PROBLEM REQUIREMENTS: Leaving the pictures aside, repeat the entries exactly.

INPUT DATA:
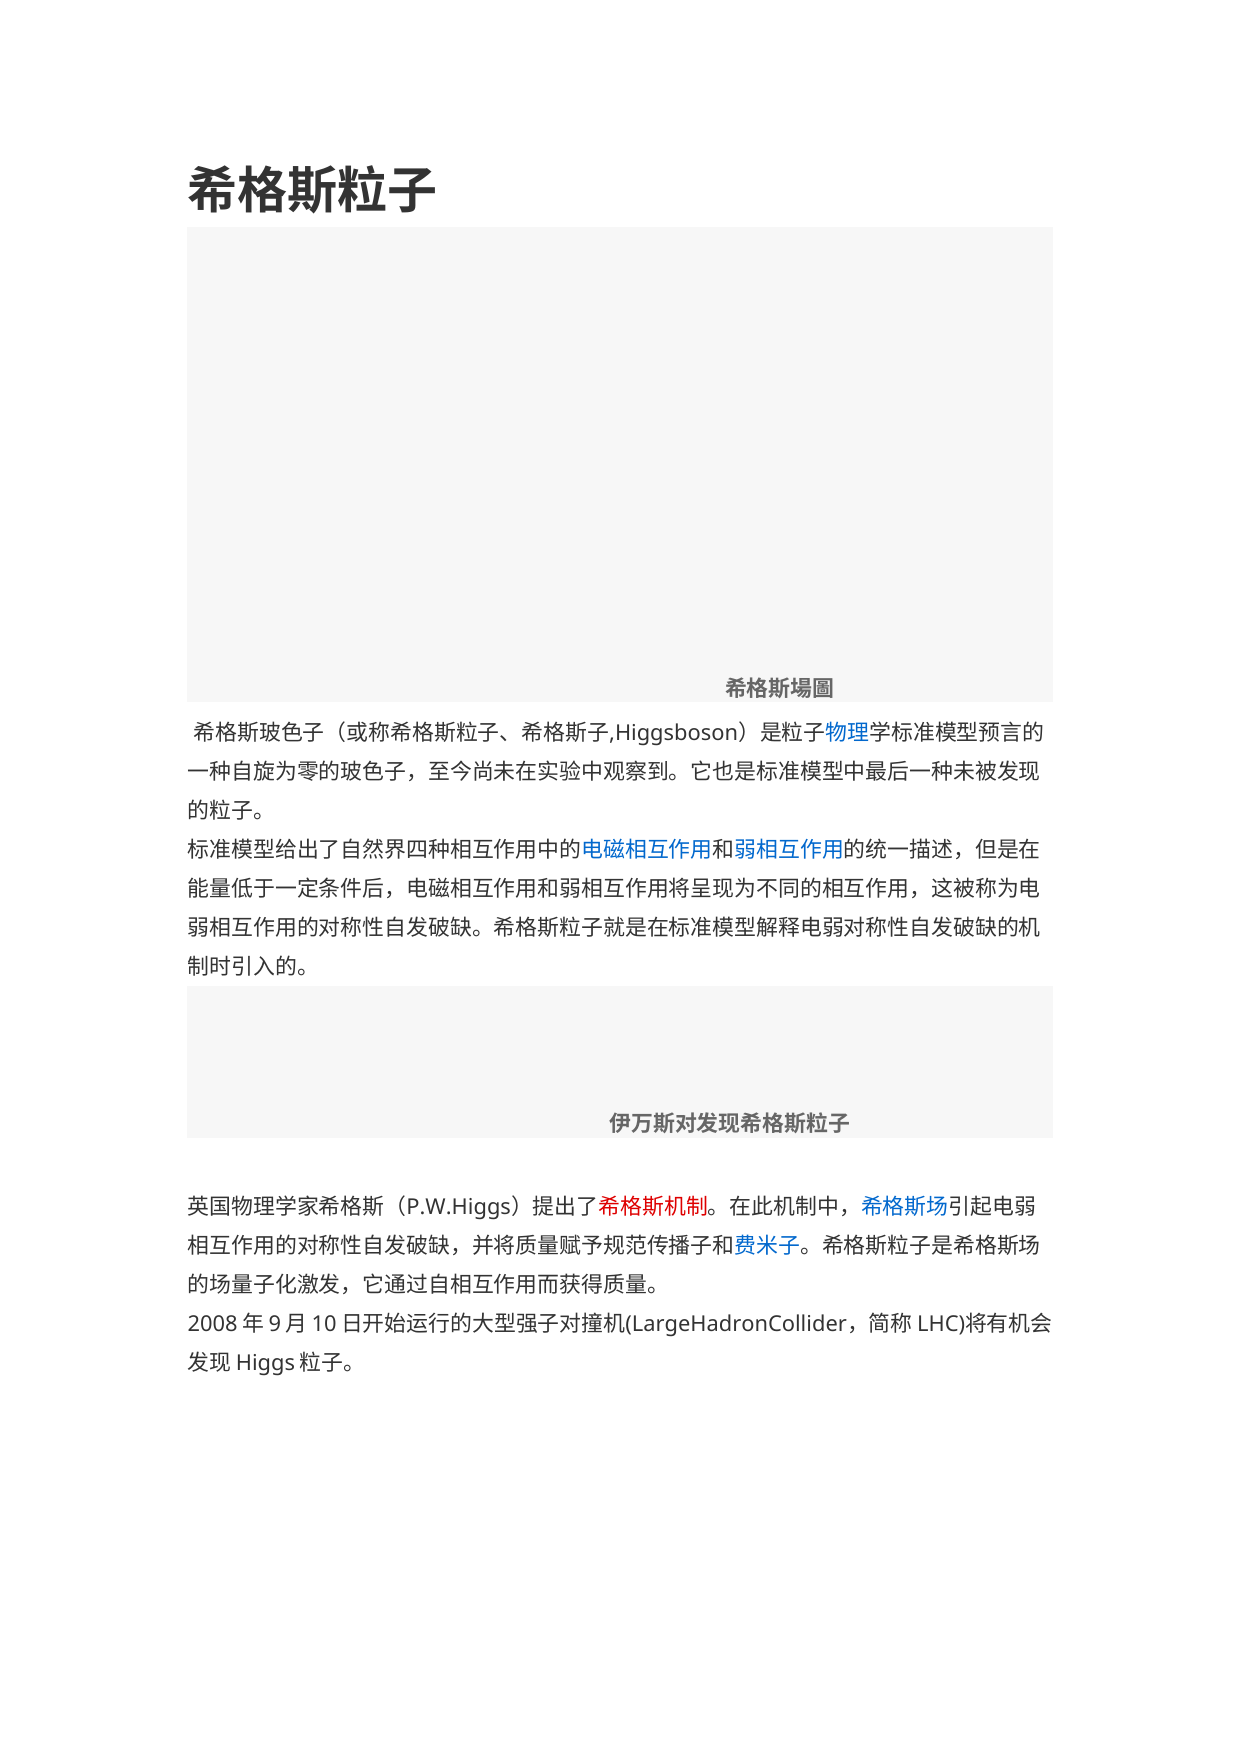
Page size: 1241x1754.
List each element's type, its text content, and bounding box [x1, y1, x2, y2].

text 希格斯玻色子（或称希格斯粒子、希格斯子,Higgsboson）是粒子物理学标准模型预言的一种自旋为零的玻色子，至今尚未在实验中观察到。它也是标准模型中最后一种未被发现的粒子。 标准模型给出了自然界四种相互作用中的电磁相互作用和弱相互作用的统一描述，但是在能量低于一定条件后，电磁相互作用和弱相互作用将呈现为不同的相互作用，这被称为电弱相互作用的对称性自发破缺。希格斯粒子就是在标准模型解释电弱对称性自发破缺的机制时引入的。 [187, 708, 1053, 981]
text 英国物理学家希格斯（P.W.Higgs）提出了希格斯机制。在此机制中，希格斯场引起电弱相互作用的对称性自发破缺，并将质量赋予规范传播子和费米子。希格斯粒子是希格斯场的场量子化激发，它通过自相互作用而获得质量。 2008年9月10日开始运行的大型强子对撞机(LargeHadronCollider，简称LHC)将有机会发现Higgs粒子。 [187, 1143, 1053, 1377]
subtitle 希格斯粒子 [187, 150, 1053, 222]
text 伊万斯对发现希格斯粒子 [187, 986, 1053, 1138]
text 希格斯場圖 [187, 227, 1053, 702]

TASK OUTPUT:
Page size: 1241x1754.
List each element's type, its text content, and bounding box [x1, y1, x2, y2].

text 希格斯玻色子（或称希格斯粒子、希格斯子,Higgsboson）是粒子物理学标准模型预言的一种自旋为零的玻色子，至今尚未在实验中观察到。它也是标准模型中最后一种未被发现的粒子。 标准模型给出了自然界四种相互作用中的电磁相互作用和弱相互作用的统一描述，但是在能量低于一定条件后，电磁相互作用和弱相互作用将呈现为不同的相互作用，这被称为电弱相互作用的对称性自发破缺。希格斯粒子就是在标准模型解释电弱对称性自发破缺的机制时引入的。 [187, 708, 1053, 981]
text 英国物理学家希格斯（P.W.Higgs）提出了希格斯机制。在此机制中，希格斯场引起电弱相互作用的对称性自发破缺，并将质量赋予规范传播子和费米子。希格斯粒子是希格斯场的场量子化激发，它通过自相互作用而获得质量。 2008年9月10日开始运行的大型强子对撞机(LargeHadronCollider，简称LHC)将有机会发现Higgs粒子。 [187, 1143, 1053, 1377]
subtitle 希格斯粒子 [187, 150, 1053, 222]
text 伊万斯对发现希格斯粒子 [187, 986, 1053, 1138]
text 希格斯場圖 [187, 227, 1053, 702]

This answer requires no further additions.